De hecho, las trayectorias fiscales de los países tienen que garantizar que su déficit público «no excede el 3 % del PIB o se reduce por debajo» de este umbral «dentro del periodo cubierto» por dichos Planes de Estabilidad, es decir, como muy tarde en 2026. En esta línea, el Ejecutivo comunitario tiene previsto retomar la apertura de expedientes por déficit excesivo en la primavera del próximo año a todos aquellos estados miembros con un déficit y una deuda superior, independientemente de las negociaciones para reformar las reglas fiscales.

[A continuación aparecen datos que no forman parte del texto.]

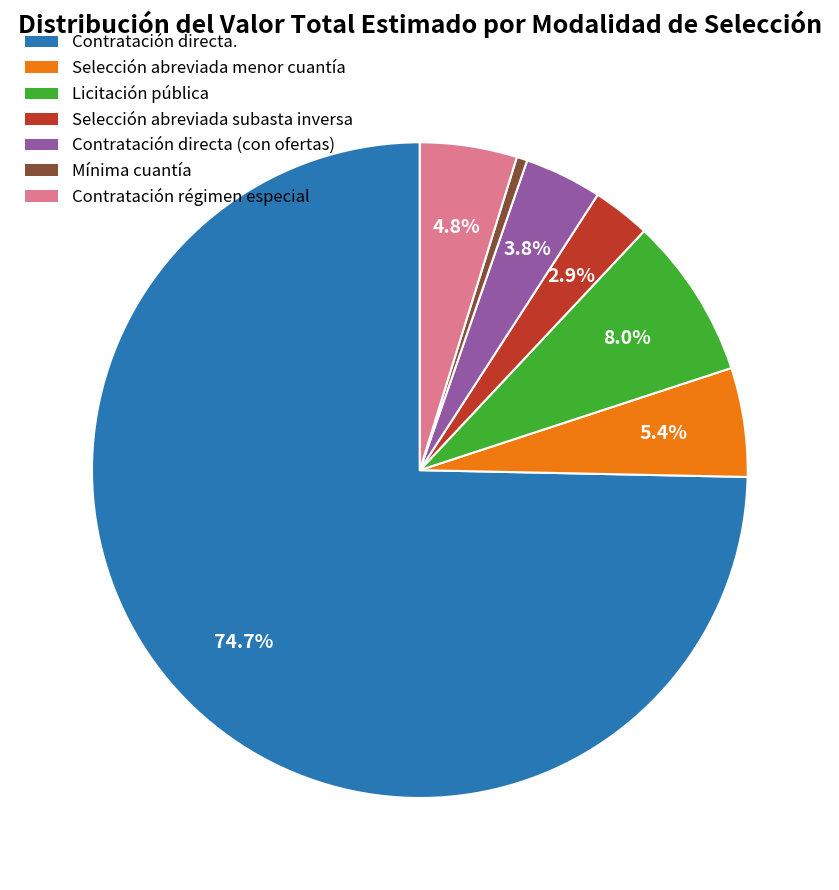

The Contratación directa (con ofertas) slice represents 4% of the pie. True or false?

True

El Gobierno de Sánchez, según sus últimos cálculos, prevé que el déficit público no se sitúe por debajo de este límite del 3 % hasta 2025, año en que la deuda habrá descendido aproximadamente al entorno del 110 % del PIB, desde el 114% actual, una de las cotas más elevadas de la Unión Europea. La demanda de presentar un plan concreto de consolidación fiscal -ajuste presupuestario- ha sido una constante del Banco de España en los últimos tiempos, muy preocupado por la evolución de las cuentas públicas y el descontrol del gasto del Estado. También el Banco Central Europeo -de cuyo consejo de gobierno forma parte del banco central español- ha insistido en la necesidad de restringir la política fiscal y de alinearla con la política monetaria a fin de no contrarrestar la estrategia de reducción de los tipos de interés para combatir los altos niveles de inflación.

El vicepresidente  de la Comisión Dombrovskis prefirió no «prejuzgar» en la rueda de prensa celebrada hoy a qué países se abrirán los eventuales  procedimientos por déficit excesivo e instó a esperar a la primavera del año que viene, cuando se tendrán los datos de cierre de este ejercicio sobre los que se basará la decisión. El italiano Gentiloni explicó además que los requisitos a los Estados miembros estarán «diferenciados» en función de los «retos» para la sostenibilidad de la deuda que afronte cada uno, en línea con las orientaciones de Bruselas para la reforma pero manteniendo al mismo tiempo la «coherencia» con el marco todavía vigente. «Es un delicado ejercicio de equilibrio, y es necesario porque es importante avanzar ya ahora hacia un marco sólido y creíble», dijo, añadiendo a renglón seguido que esto es una «fase transitoria» que «no puede durar muchos años» y la UE tiene que trabajar ´»rápido» para acordar las nuevas reglas «tan pronto como sea posible».